Comment expliquer cette sous-représentation politique des femmes ? Des raisons variées peuvent être avancées. On peut ainsi invoquer des facteurs historiques (la façon dont s’est construit le champ politique français depuis 1789), des facteurs sociologiques (la moindre disponibilité des femmes pour l’engagement public), des facteurs politiques (le fonctionnement partisan)2. Mais plus fondamentalement, on constate aujourd’hui encore, dans l’esprit d’une majorité de citoyens et d’acteurs politiques des deux sexes, la prégnance de représentations sociales qui sont largement antagonistes avec l’engagement politique au féminin. Il s’agit d’abord des représentations concernant les rôles de sexe. L’idée selon laquelle c’est en priorité à la femme de s’occuper de l’espace domestique et des enfants, car c’est avant tout là qu’elle doit s’y réaliser, est loin d’avoir disparu3. Pour faire carrière en politique, les femmes doivent bien davantage que les hommes pouvoir faire la preuve de leurs bons états de service familiaux, ce qui restreint l’éventail de leurs possibilités. En second lieu, le champ politique reste, on le verra, très largement pensé comme un univers viril. Pour ces deux raisons, la présence massive des femmes dans le champ politique, à parité avec les hommes, est difficilement acceptable, voire pensable, du moins à des niveaux élevés de la hiérarchie.
Ces représentations sociales s’expriment au sein du personnel politique via des discours et des slogans sexistes, parfois tenus en public (en particulier lors des campagnes électorales). En outre, elles se traduisent par une marginalisation tangible des femmes politiques : même si c’est moins net dans le contexte paritaire actuel, les partis sont en général assez réticents à leur accorder des investitures (surtout dans des circonscriptions gagnables) et des postes éminents (présidences d’assemblées, ministères pleins…). Tous ces éléments, que nous aborderons en premier lieu, incitent à poser le diagnostic d’un champ politique sexiste et travaillant à exclure les femmes, ou au moins à les reléguer dans ses zones déclassées et déclassantes. Cependant, cette explication n’est pas la principale (sans compter qu’elle est, on y reviendra, moins pertinente qu’il y a quelques années) : nous verrons dans un second temps que la réticence d’une forte proportion de dirigeants partisans, d’élus, de militants, mais aussi de citoyens, à envisager la présence massive des femmes en politique, tient en fait à des représentations plus générales très profondément ancrées dans les esprits.
Notre analyse s’appuiera largement sur une série de très longs entretiens semi-directifs (trente-deux au total) réalisés par Sylvie Pionchon auprès de dix hommes et vingt-deux femmes de tous profils sociaux, culturels, intellectuels et politiques comprenant des militant(e)s, des élu(e)s, de simples citoyen(ne)s.
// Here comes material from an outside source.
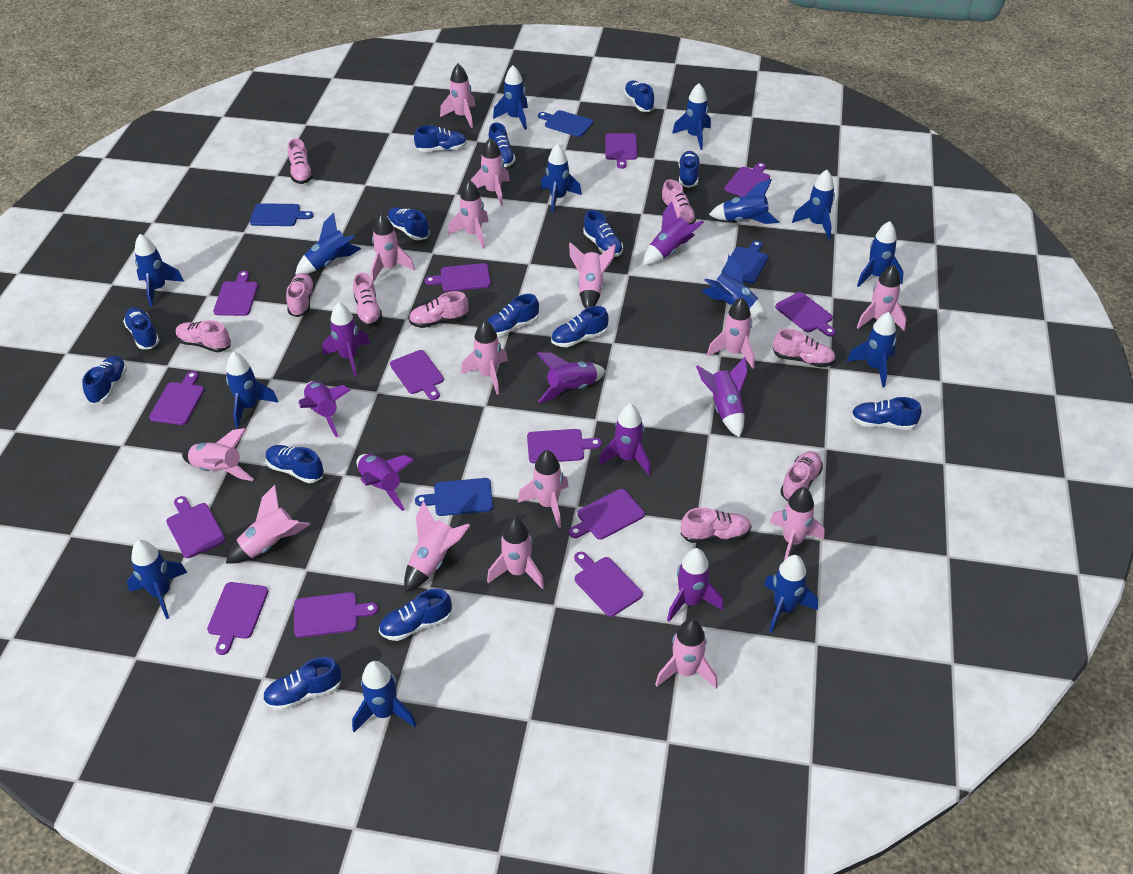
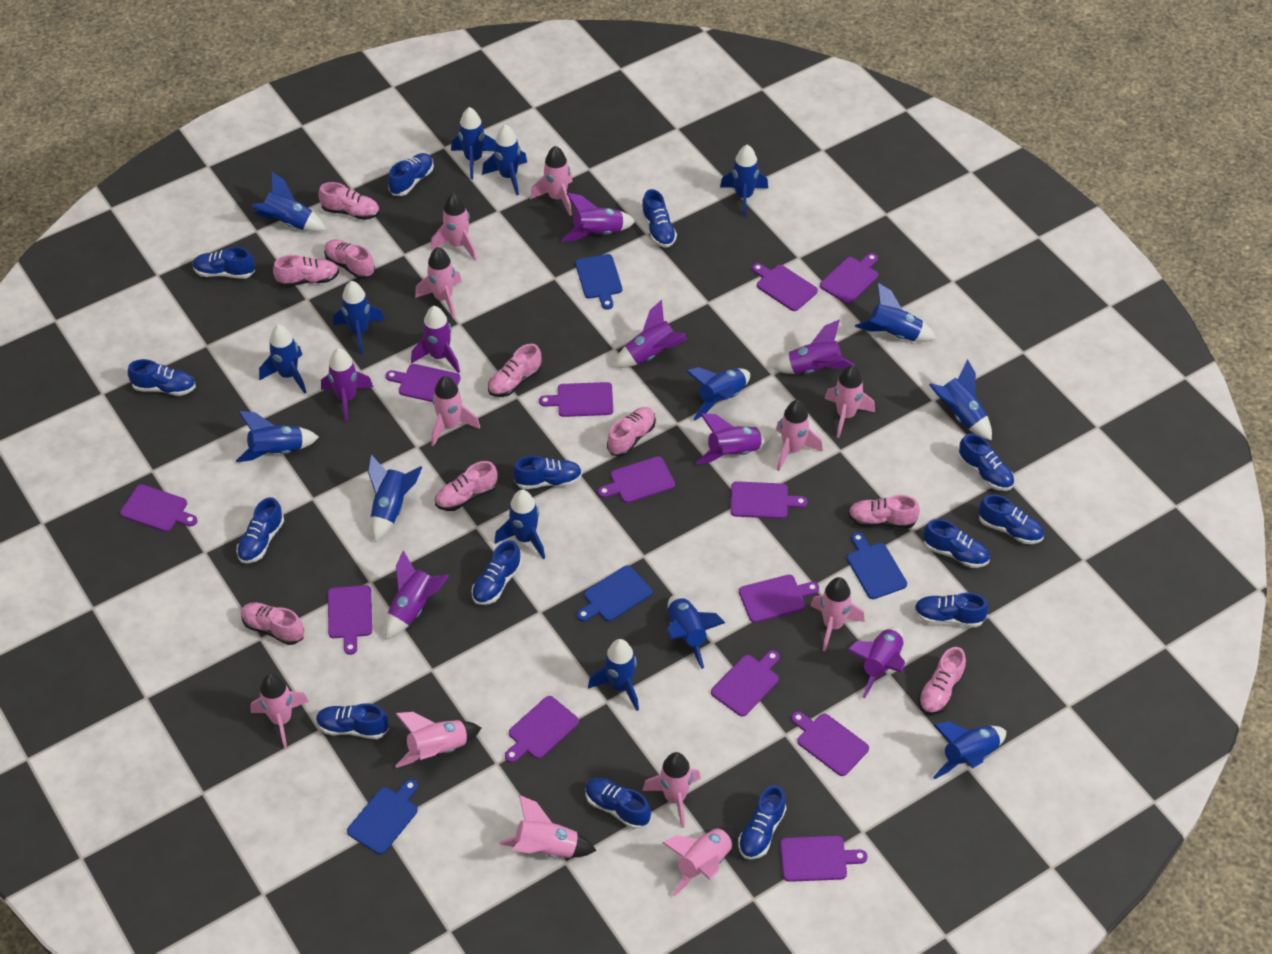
blue rocket: 14 -> 15
pink rocket: 15 -> 12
Ces personnes ont été invitées à s’exprimer à partir d’une consigne très large (« J’aimerais que nous parlions de la politique, ce qu’elle signifie pour vous, ce que vous en pensez »), ce qui a permis de constater les thèmes, les images et le vocabulaire qui surgissent spontanément dans leur esprit lorsqu’ils ou elles réfléchissent à ce thème, mais aussi de mesurer les différences de politisation entre les enquêté(e)s en fonction de leur profil. Ces trente-deux entretiens ont été analysés de façon thématique et qualitative (tous les propos cités dans cet article en sont extraits), mais ils ont aussi été intégralement retranscrits et analysés de façon quantitative à partir d’un logiciel de lexicométrie élaboré par Dominique Labbé, ce qui est une première pour un corpus oral si vaste (345 724 mots).